| GIVEN ENTRIES |
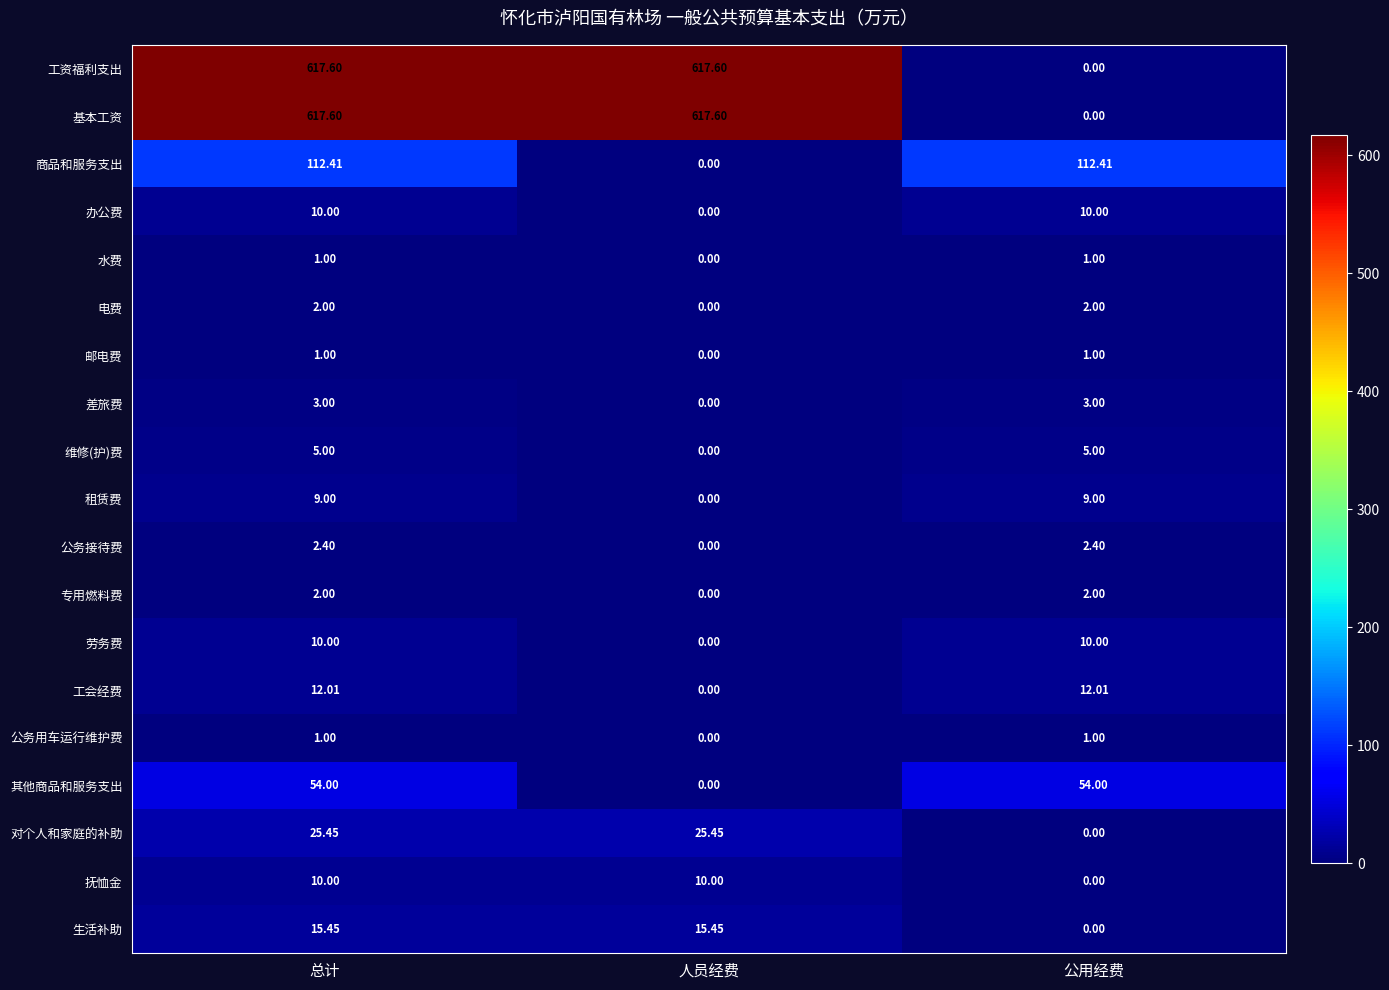

Which category has the lowest value in the 基本工资 series?

公用经费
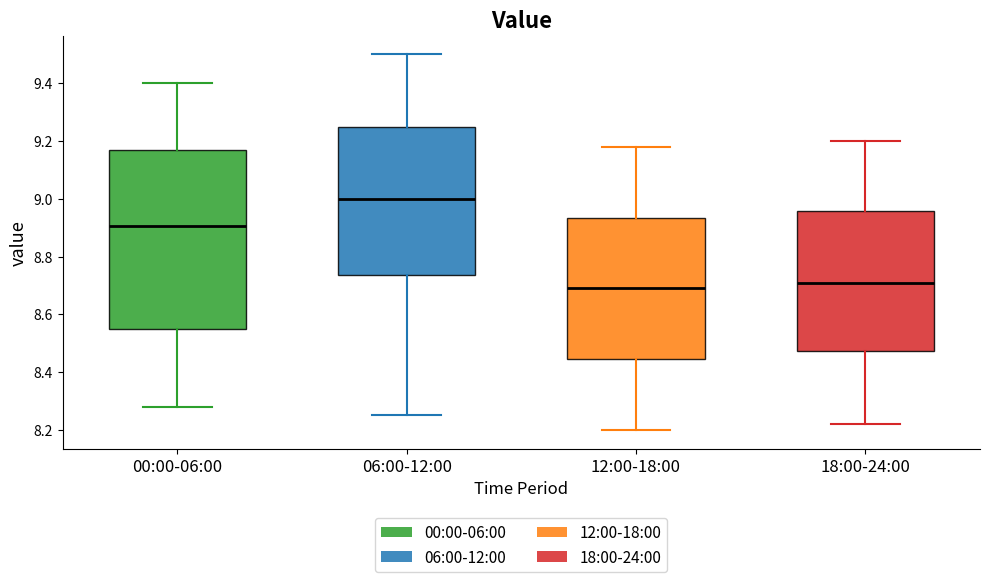

Which box's median line is the highest?

06:00-12:00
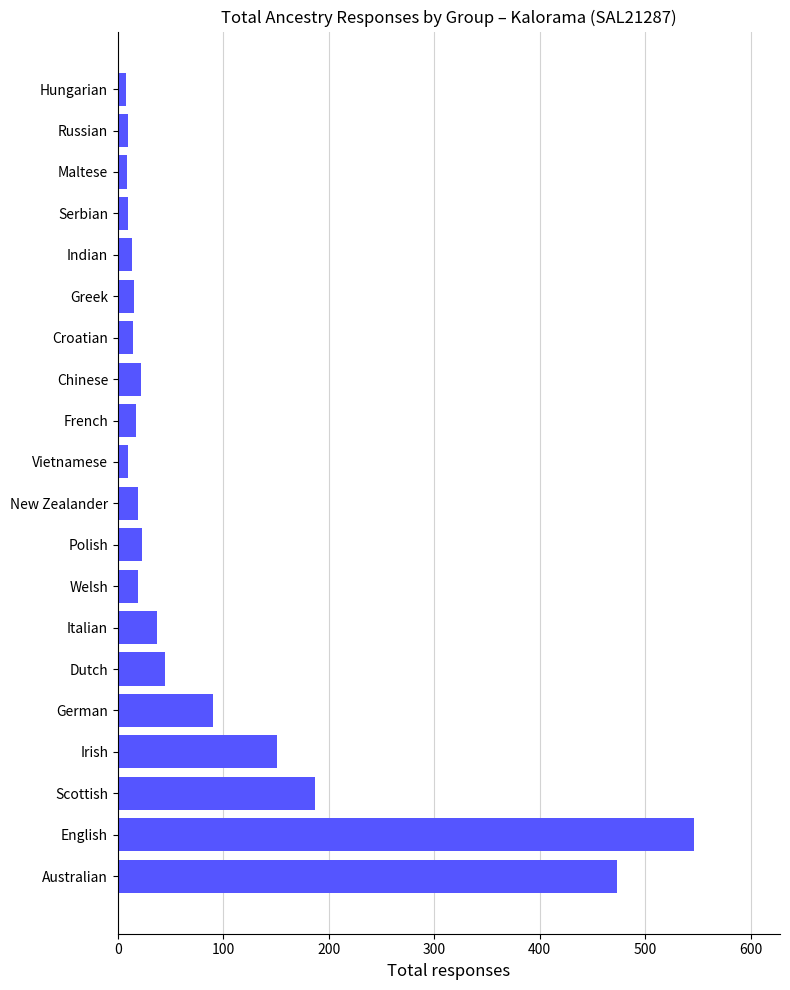

Which has a higher value, Polish or Russian?

Polish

| YOUR OBJECTIVE |
Copy the lines above word for word, leaving out the pictures.

| OUTPUT FOR THIS EXERCISE |
Which category has the lowest value in the 基本工资 series?

公用经费

Which box's median line is the highest?

06:00-12:00

Which has a higher value, Polish or Russian?

Polish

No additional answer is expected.